» **Liste des activités**:
(1) Dites si chacune des affirmations suivantes concorde avec le texte sur les CPAS, par oui ou par non, et citez mot pour mot le passage qui tranche. (a) Les journalistes de Pano ont dégagé trois constats principaux. (b) Les CPAS se limitent à fournir une aide matérielle. (c) La réponse de Carlo Caldirini a été écrite en février dernier.
(2) Prolongez le texte sur les CPAS en reprenant après sa dernière phrase.

» **Texte étudié**:
======

Nous renvoyons à l’entretien de Sara Van Hoyland, travailleuse communautaire au SAAMO Bruxelles et à l’article de Grégory Meurant « Comprendre la violence institutionnelle » pour comprendre les déterminants sociétaux qui créent les difficultés auxquelles sont exposées les assistantes sociales de CPAS.
Nous publions enfin en l’état la réponse de Carlo Caldirini, sociologue au CPAS de la commune de Schaerbeek et membre du collectif GERAS à ce documentaire, rédigée en février dernier.
- La rédaction de Changement Social
Bravo aux journalistes de la VRT, en particulier à ceux de la rédaction de Pano. Bravo, en effet. Bravo d’avoir mis en lumière une réalité que nous, travailleurs des CPAS et ceux qui collaborent avec ces institutions, observons et dénonçons depuis des mois, voire des années. Cette réalité ? Elle est sous les yeux de quiconque prend le temps d’observer.
Les journalistes de Pano ont découvert trois choses principales :
- Une pression institutionnelle insoutenable qui est en train de faire imploser les CPAS ;
- Des travailleurs sociaux à bout, submergés par des charges de travail incompatibles avec un accompagnement humain de qualité ;
- Une gouvernance de ces institutions à réinventer, surtout dans un contexte aussi complexe que celui de Bruxelles, où les enjeux sociaux, culturels et économiques se croisent et se multiplient.
Un système sous pression
La mission des CPAS est essentielle : permettre à toutes personnes de vivre conformément à la dignité humaine en assurant le droit à l’aide sociale. Or, ces dernières années, les CPAS ont été poussés à bout par des attentes toujours plus élevées et des moyens toujours plus insuffisants. Les crises successives – pandémie, inflation, hausse des demandes d’aide sociale – n’ont fait qu’aggraver une situation déjà critique.
Dans l’exercice de leur mission, les CPAS ne se contentent pas de fournir une aide matérielle. Ils jouent un rôle bien plus profond et essentiel : ils sont des bastions du vivre ensemble, construisent des ponts entre différents groupes de personnes et favorisent la cohésion sociale.
Ils agissent également comme des amortisseurs sociaux, absorbant les chocs des crises économiques, sanitaires ou sociétales, et empêchant que les fractures sociales ne deviennent irréversibles.
Enfin, ils sont des régulateurs de conflits sociaux, en apaisant les tensions qui naissent de l’inégalité, de l’exclusion ou du désespoir, et en offrant des solutions qui privilégient la dignité et l’inclusion de chaque individu.
Ainsi, attaquer un CPAS ou jeter l’opprobre sur son fonctionnement revient à tirer sur l’ambulance, sur les pompiers, sur les services d’urgence des hôpitaux, sur les prisons ou les tribunaux. Ce sont des institutions qui, malgré des moyens insuffisants, interviennent au cœur des crises sociales pour limiter les dégâts et offrir des solutions dans un contexte souvent déjà extrêmement tendu.
Lorsque les CPAS craquent, c’est la société toute qui en paie le prix.

======

» **Entrées présentées**:
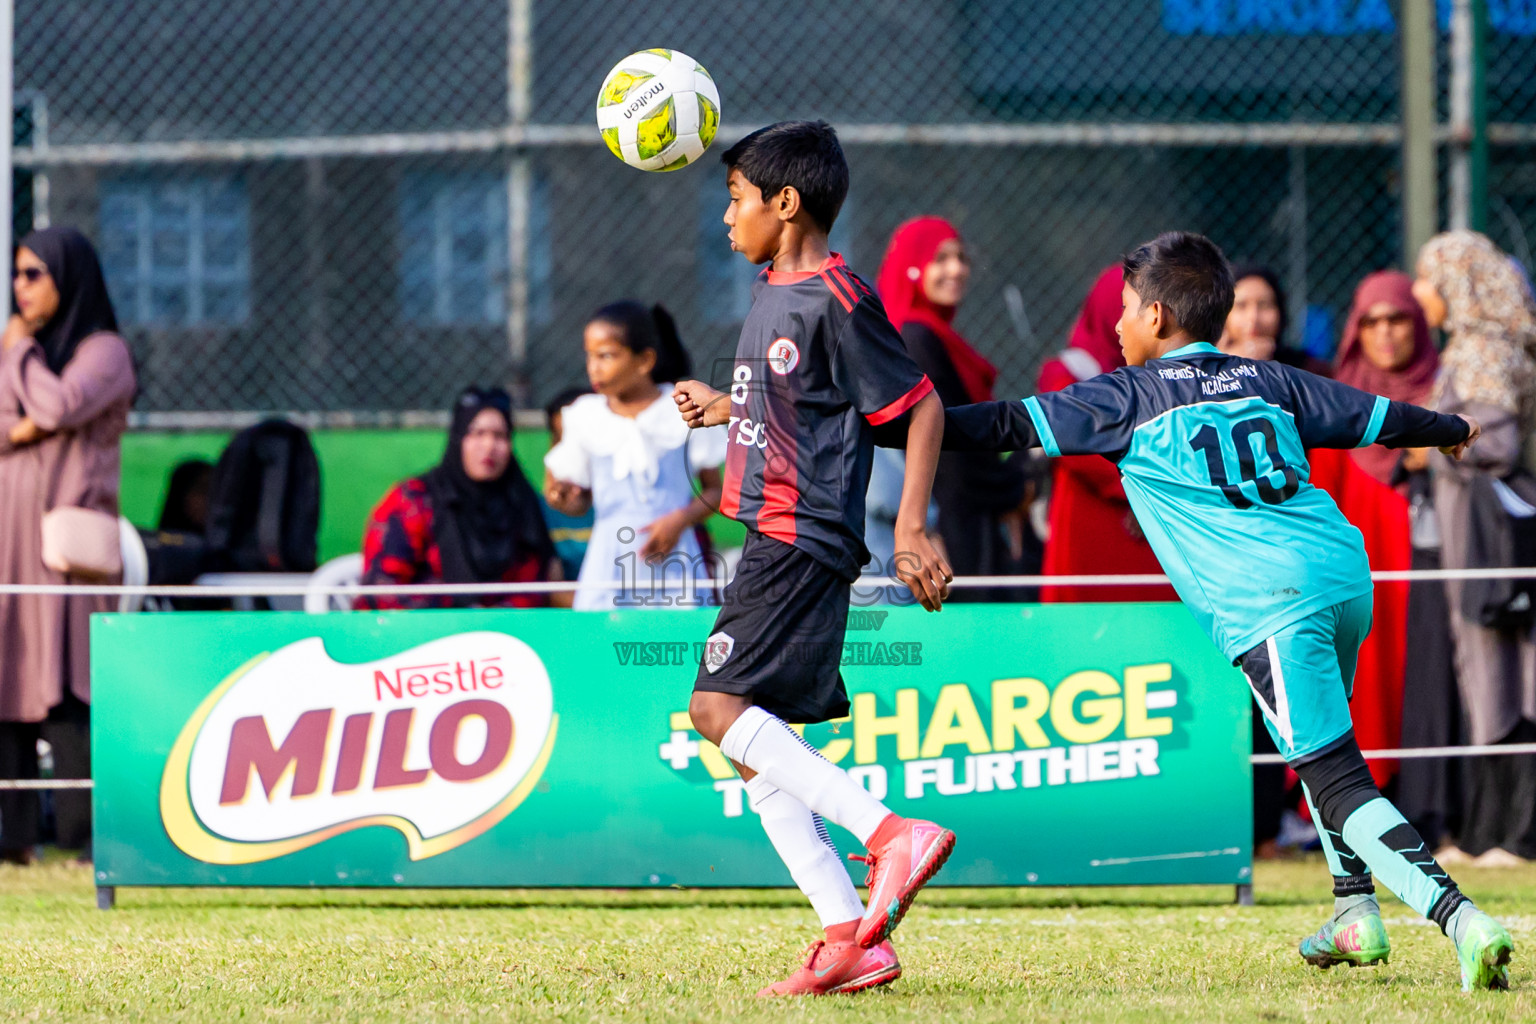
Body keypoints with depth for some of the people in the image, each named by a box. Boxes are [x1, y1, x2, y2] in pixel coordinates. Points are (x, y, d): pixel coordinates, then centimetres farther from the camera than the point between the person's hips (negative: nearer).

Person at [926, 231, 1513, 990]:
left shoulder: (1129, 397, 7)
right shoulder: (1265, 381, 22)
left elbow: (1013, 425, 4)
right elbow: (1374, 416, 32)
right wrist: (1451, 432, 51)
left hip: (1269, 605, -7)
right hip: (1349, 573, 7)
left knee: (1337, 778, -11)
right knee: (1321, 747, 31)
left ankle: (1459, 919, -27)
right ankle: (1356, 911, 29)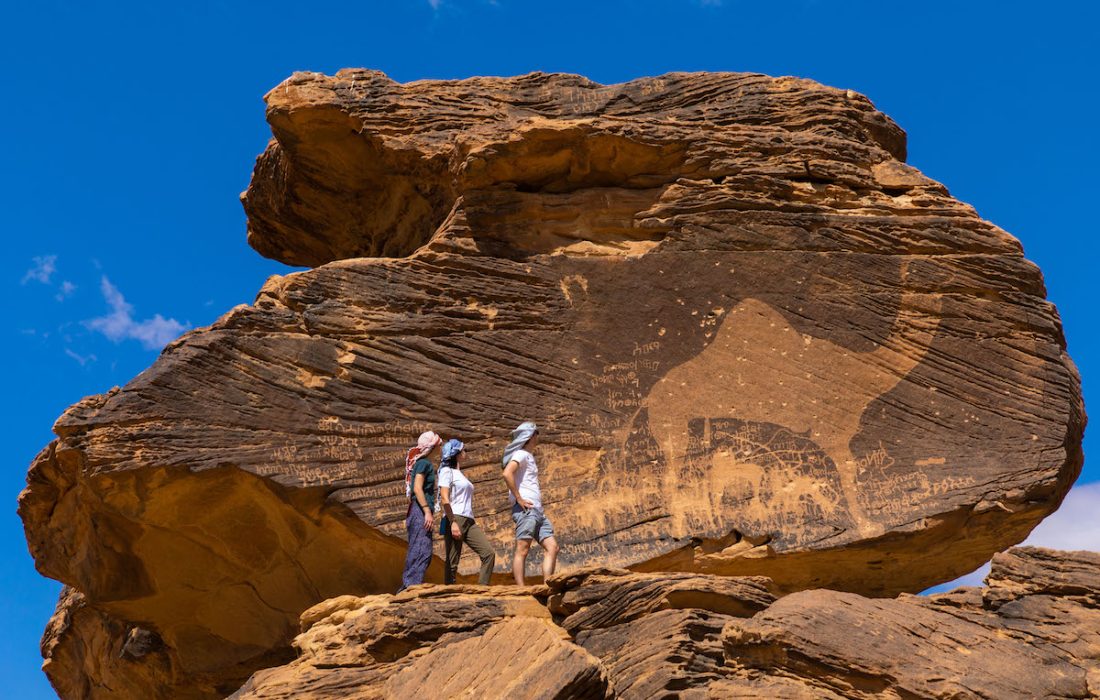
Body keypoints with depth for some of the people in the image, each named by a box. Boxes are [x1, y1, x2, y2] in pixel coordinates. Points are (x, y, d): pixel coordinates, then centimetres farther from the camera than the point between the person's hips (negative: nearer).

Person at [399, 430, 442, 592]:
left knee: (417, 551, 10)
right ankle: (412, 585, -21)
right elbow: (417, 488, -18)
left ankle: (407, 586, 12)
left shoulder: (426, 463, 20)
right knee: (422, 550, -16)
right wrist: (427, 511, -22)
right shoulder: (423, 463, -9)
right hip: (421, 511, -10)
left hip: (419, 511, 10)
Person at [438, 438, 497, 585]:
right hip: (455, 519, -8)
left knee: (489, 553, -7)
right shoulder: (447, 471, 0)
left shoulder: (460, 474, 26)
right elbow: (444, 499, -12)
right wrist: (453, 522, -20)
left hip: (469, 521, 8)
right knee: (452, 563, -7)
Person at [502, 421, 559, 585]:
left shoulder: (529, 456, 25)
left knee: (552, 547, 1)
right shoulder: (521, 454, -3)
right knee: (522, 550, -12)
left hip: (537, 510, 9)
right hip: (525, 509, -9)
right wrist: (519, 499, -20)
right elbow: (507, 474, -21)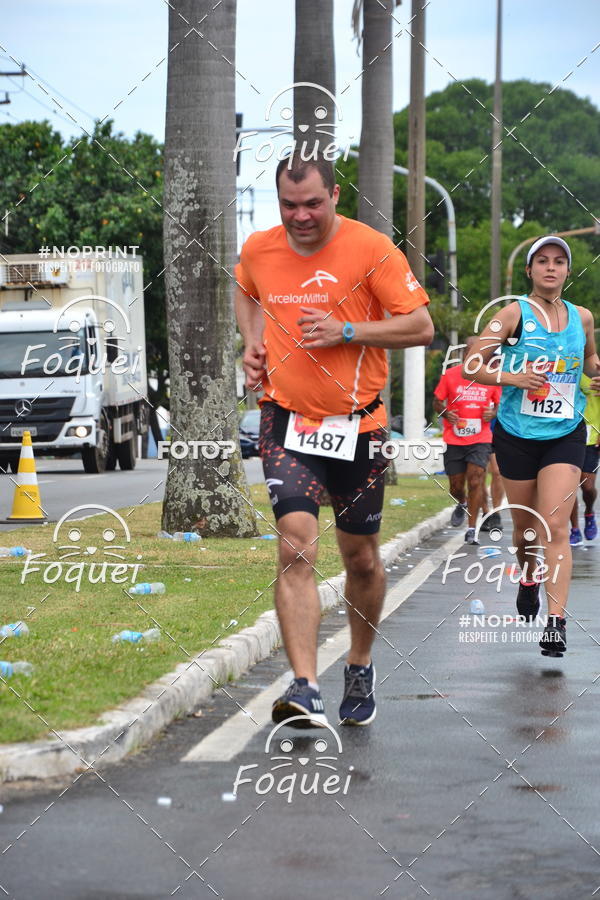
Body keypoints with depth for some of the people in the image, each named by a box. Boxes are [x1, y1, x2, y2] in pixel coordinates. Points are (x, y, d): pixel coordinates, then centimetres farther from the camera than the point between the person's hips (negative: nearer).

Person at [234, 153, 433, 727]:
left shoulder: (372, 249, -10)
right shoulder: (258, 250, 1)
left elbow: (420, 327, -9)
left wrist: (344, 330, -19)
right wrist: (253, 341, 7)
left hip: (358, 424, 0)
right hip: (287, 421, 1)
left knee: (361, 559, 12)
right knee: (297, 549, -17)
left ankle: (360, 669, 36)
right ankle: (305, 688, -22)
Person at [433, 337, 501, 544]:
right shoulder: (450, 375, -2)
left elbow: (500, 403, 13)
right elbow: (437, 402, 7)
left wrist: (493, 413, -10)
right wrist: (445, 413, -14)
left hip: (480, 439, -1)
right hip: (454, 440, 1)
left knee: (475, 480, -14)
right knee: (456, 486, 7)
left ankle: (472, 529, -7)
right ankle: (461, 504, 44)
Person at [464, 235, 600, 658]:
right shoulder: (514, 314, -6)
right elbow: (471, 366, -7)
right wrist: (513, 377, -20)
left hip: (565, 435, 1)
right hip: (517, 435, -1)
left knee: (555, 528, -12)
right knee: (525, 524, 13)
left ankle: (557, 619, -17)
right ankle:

======

» **Liste des réponses**:
(1)
(a) Oui : « Les journalistes de Pano ont découvert trois choses principales »
(b) Non : « les CPAS ne se contentent pas de fournir une aide matérielle »
(c) Oui : « rédigée en février dernier »

(2)
Les CPAS ne sont pas responsables des crises qu’ils gèrent. Ils sont le dernier filet de sécurité, celui qui reste debout lorsque tout le reste a échoué. Les affaiblir ou les discréditer, c’est affaiblir et discréditer la société tout entière, c’est mettre au rebut un pacte social qui fait, ou faisait, la fierté de ce pays.
Un scandale médiatique sans recul critique
Ce qui est encore plus préoccupant, c’est l’attitude de la majorité des journalistes après la diffusion du reportage de la VRT. Plutôt que de creuser davantage, de poser des questions de fond ou d’élargir le débat sur les causes structurelles des dysfonctionnements des CPAS, pratiquement tous se sont alignés sur la narration sensationnaliste du scandale et ont relancé l’indignation sans autre analyse.
Aucune remise en question des conclusions tirées, aucune interrogation sur le sous-financement chronique, sur l’augmentation des demandes d’aide ou sur la pression exercée sur les CPAS et leurs agents. Non, la plupart des rédactions se sont contentées de surfer sur une vague facile, préférant alimenter un débat stérile au lieu d’examiner les véritables enjeux.
Cette approche journalistique, qui se limite à amplifier le scandale, ne rend service ni à la population, ni aux institutions, et encore moins à la vérité.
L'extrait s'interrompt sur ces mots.